Reid said that his race in Nevada would take up campaign money that's needed much more in other competitive states for Democrats.
"We have to make sure that the Democrats take control of the Senate again," Reid said. "And I feel it is inappropriate for me to soak up all those resources on me when I could be devoting those resources to the caucus."
But he had a warning for his Republican colleagues. "My friend Senator McConnell, don't be too elated," he said. "I'm gonna be here for 22 months, and you know what I'm going to be doing? The same thing I've done since I first came to the Senate."
(RELATED: For Democrats, the Leadership Scramble Begins)
In an interview with The Washington Post Friday, Reid endorsed New York Sen. Chuck Schumer, the No. 3 Senate Democrat, to succeed him as party leader, calling him "extremely smart."
Schumer, who was considered a favorite to take over Reid's post, called Reid "one of the best humans beings I've ever met" in a glowing statement Friday. "He's so respected by our caucus for his strength, his legislative acumen, his honesty, and his determination," Schumer said. "He has left a major mark on this body, this country, and on so many who have met him, gotten to know him, and love him."
Minority Whip Dick Durbin, another contender for Reid's job, called Reid "one of the ablest leaders of the Senate Democratic caucus in modern history" in a statement Friday morning. "The Senate will miss his leadership and I will miss his friendship, but with the 114th Congress only just underway, Leader Reid and Senate Democrats have a lot of work to do on behalf of working families in this country," he said. "I will be by his side every day in that fight."

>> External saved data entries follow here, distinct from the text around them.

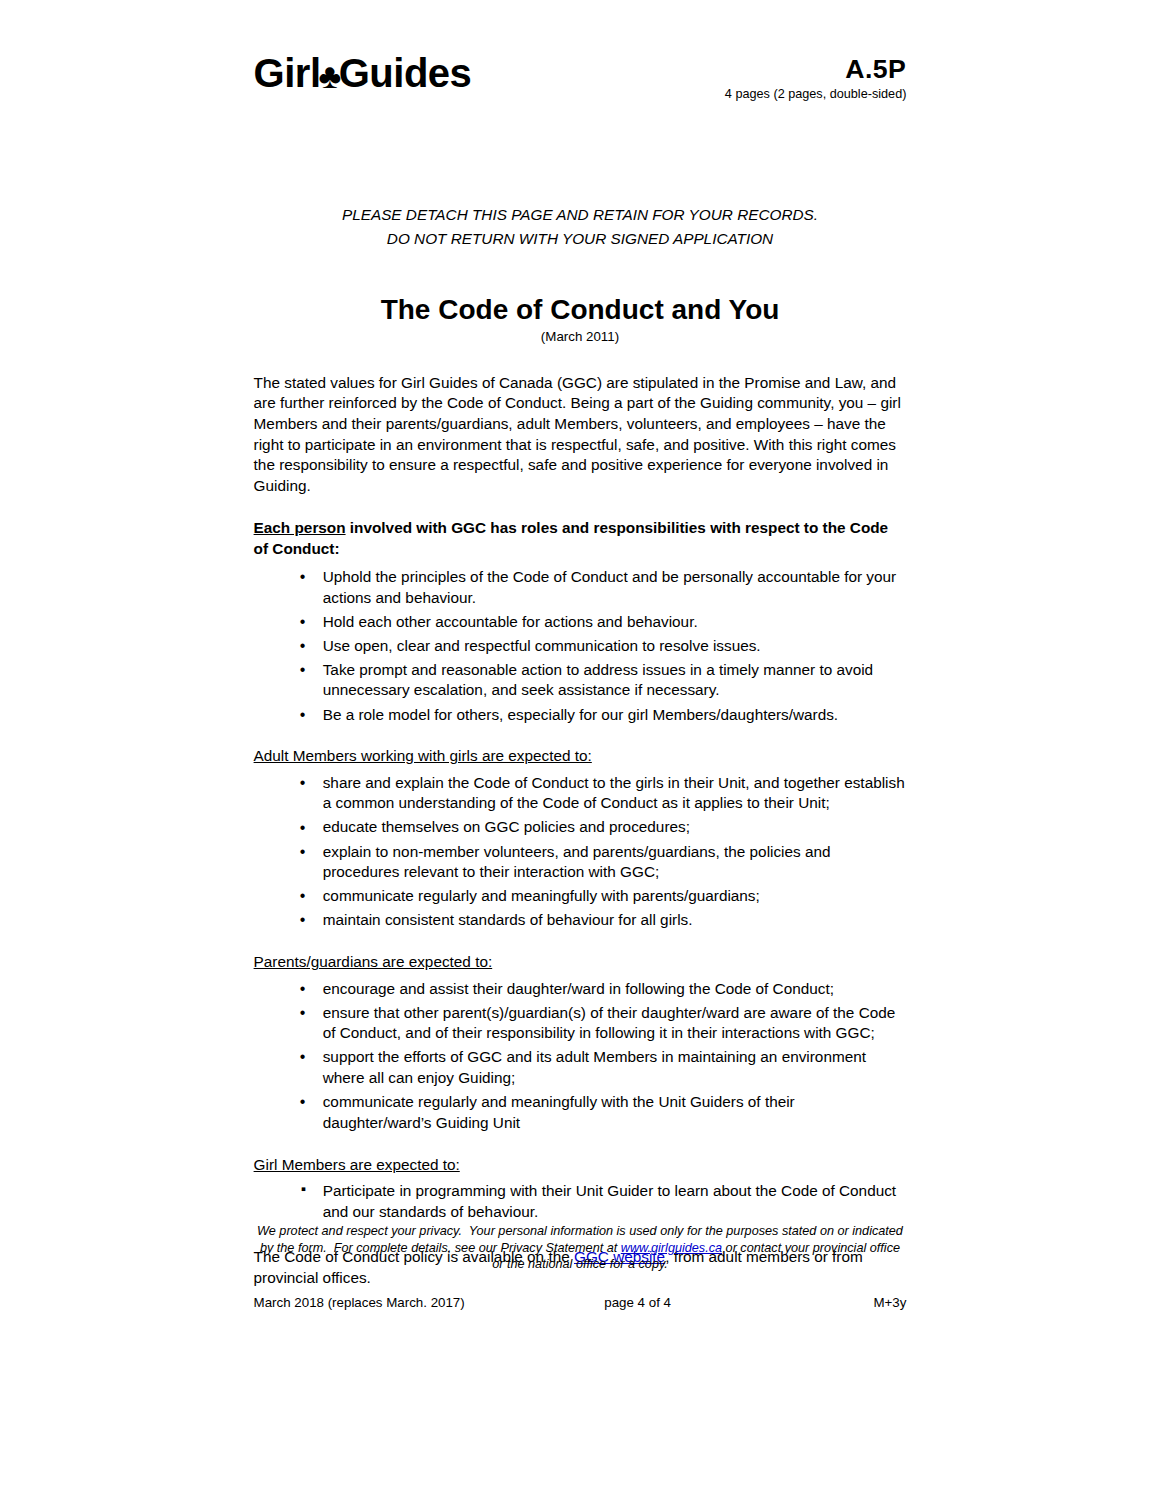Girl♣Guides
A.5P
4 pages (2 pages, double-sided)
PLEASE DETACH THIS PAGE AND RETAIN FOR YOUR RECORDS.
DO NOT RETURN WITH YOUR SIGNED APPLICATION
The Code of Conduct and You
(March 2011)
The stated values for Girl Guides of Canada (GGC) are stipulated in the Promise and Law, and are further reinforced by the Code of Conduct. Being a part of the Guiding community, you – girl Members and their parents/guardians, adult Members, volunteers, and employees – have the right to participate in an environment that is respectful, safe, and positive. With this right comes the responsibility to ensure a respectful, safe and positive experience for everyone involved in Guiding.
Each person involved with GGC has roles and responsibilities with respect to the Code of Conduct:
Uphold the principles of the Code of Conduct and be personally accountable for your actions and behaviour.
Hold each other accountable for actions and behaviour.
Use open, clear and respectful communication to resolve issues.
Take prompt and reasonable action to address issues in a timely manner to avoid unnecessary escalation, and seek assistance if necessary.
Be a role model for others, especially for our girl Members/daughters/wards.
Adult Members working with girls are expected to:
share and explain the Code of Conduct to the girls in their Unit, and together establish a common understanding of the Code of Conduct as it applies to their Unit;
educate themselves on GGC policies and procedures;
explain to non-member volunteers, and parents/guardians, the policies and procedures relevant to their interaction with GGC;
communicate regularly and meaningfully with parents/guardians;
maintain consistent standards of behaviour for all girls.
Parents/guardians are expected to:
encourage and assist their daughter/ward in following the Code of Conduct;
ensure that other parent(s)/guardian(s) of their daughter/ward are aware of the Code of Conduct, and of their responsibility in following it in their interactions with GGC;
support the efforts of GGC and its adult Members in maintaining an environment where all can enjoy Guiding;
communicate regularly and meaningfully with the Unit Guiders of their daughter/ward’s Guiding Unit
Girl Members are expected to:
Participate in programming with their Unit Guider to learn about the Code of Conduct and our standards of behaviour.
The Code of Conduct policy is available on the GGC website, from adult members or from provincial offices.
We protect and respect your privacy. Your personal information is used only for the purposes stated on or indicated by the form. For complete details, see our Privacy Statement at www.girlguides.ca or contact your provincial office or the national office for a copy.
March 2018 (replaces March. 2017)
page 4 of 4
M+3y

Patty Murray of Washington, the fourth-ranking Democrat and the highest-ranking woman in the Senate, praised Reid on Friday, calling him "a great leader, a true patriot, a friend, and a mentor" in a statement. "I owe so much to Harry for everything he has done, and for everything he continues to do, to help me fight for my constituents and for families across the country." Murray, who is running for reelection in 2016, could also be in line for a bump in rank in a Senate without Reid.
In a statement, President Obama called Reid "a fighter" and said, "Harry has become not only an ally, but a friend. I'm proud of all we have accomplished together, and I know the Senate will not be the same without him."
Former Secretary of State Hillary Clinton also chimed in, tweeting that she "loved serving" with Reid, a "true friend, partner [and] fighter for the middle class."
Reid's retirement gives Democrats an opportunity to introduce voters to a new candidate; likely one with higher approval ratings. In recent years, as Reid has managed the perennially stuck Senate, he has become the face of any perceived Democratic-caused gridlock. Whatever Democrat runs for the Nevada seat in 2016, they will enjoy the benefits of being on the ticket in a presidential year when higher turnout—especially of Nevada's growing Latino population—is expected to bolster Democrats' chances.